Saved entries
────────
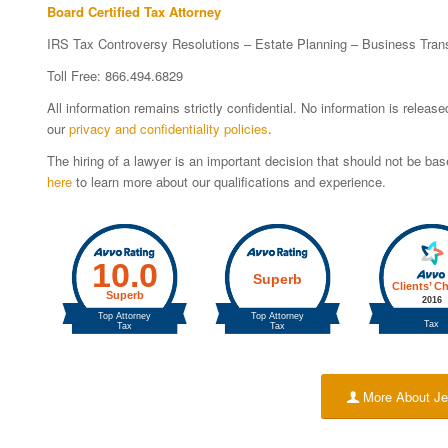
Board Certified Tax Attorney
IRS Tax Controversy Resolutions – Estate Planning – Business Tran
Toll Free: 866.494.6829
All information remains strictly confidential. No information is relea
our
privacy and confidentiality policies
.
The hiring of a lawyer is an important decision that should not be b
here
to learn more about our qualifications and experience.
More About Je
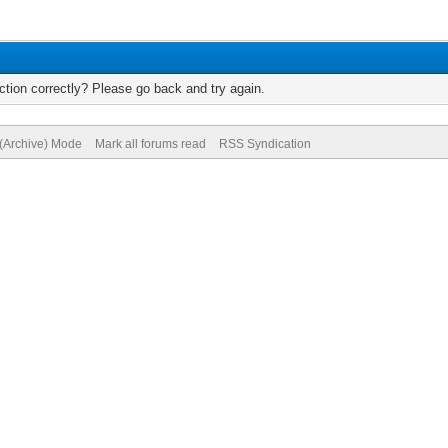
tion correctly? Please go back and try again.
 (Archive) Mode
Mark all forums read
RSS Syndication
────────
## WHAT TO WORK ON
Could you copy out every line of text in the records above, word for word, leaving the pictures out?

## OUTPUT BELOW
Board Certified Tax Attorney
IRS Tax Controversy Resolutions – Estate Planning – Business Tran
Toll Free: 866.494.6829
All information remains strictly confidential. No information is relea
our
privacy and confidentiality policies
.
The hiring of a lawyer is an important decision that should not be b
here
to learn more about our qualifications and experience.
More About Je
tion correctly? Please go back and try again.
 (Archive) Mode
Mark all forums read
RSS Syndication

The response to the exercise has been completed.